Pero más que preocuparme por mi
relación personal con el país vecino, cuya
importancia no dejo de reconocer, me
inquieta el peligro que para México y
el mundo -y también para los Estados
Unidos- representa Trump por su incultura,
su falta de sensibilidad política,
su racismo, su xenofobia, su carencia de
humanidad, su arrogancia, su prepotencia
y su pelambre anaranjada.
Concédeme, San Ivo, que Hillary
Clinton gane la elección. Si me haces
el milagro te prometo que la próxima
cerveza que beba en la Isla del Padre me la
tomaré a tu salud. A’i te encargo, colega.
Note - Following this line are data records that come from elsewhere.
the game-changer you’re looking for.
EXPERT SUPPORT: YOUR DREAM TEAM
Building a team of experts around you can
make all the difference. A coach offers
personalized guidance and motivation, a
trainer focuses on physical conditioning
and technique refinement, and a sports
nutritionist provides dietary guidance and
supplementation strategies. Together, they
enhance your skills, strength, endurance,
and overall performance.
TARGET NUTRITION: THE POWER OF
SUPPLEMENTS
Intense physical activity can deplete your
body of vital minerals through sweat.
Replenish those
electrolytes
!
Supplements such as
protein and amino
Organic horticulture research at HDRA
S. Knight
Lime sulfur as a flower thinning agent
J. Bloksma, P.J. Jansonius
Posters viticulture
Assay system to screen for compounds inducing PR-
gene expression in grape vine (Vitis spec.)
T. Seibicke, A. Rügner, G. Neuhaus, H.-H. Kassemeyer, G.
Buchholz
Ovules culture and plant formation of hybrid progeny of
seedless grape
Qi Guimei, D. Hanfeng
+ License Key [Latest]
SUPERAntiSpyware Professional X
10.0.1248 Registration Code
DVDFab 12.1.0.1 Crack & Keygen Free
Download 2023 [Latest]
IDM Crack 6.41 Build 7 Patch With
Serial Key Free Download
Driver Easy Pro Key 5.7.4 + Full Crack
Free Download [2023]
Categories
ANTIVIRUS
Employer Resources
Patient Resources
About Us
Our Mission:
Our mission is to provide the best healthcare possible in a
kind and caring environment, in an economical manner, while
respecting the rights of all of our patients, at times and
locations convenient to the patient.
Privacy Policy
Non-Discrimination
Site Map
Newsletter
Una feligresa le regaló al padre Arsilio
el bendito escapulario de Santa Veneranda.
Es bien sabido que a quien lo porta no
se le puede acercar el demonio a menos
de 50 metros de distancia, de modo que
las tentaciones se las tiene que poner
por e-mail.
Ciriolo, el sacristán del templo, había
anhelado siempre llevar ese escapulario,
pues todas las noches lo acometía el deseo
de la carne, y como no tenía mujer debía
recurrir a la solitaria práctica que la Iglesia
describe como “Voluntaria seminis
effussio absque concubitus”, efusión
voluntaria del semen sin haber cópula.
Le pidió entonces al padre Arsilio que
le obsequiara aquel santo escapulario.
El buen sacerdote se disculpó: no podía
regalar lo que a él le habían regalado.
Ciriolo insistió en su petición. Una y otra
vez la reiteraba; hacía caso omiso de la
constante negativa del párroco.
Lo traía acosado: le enviaba mensajes;
le llamaba por teléfono a su casa; cuando
el cura oficiaba misa le hacía señas alusivas.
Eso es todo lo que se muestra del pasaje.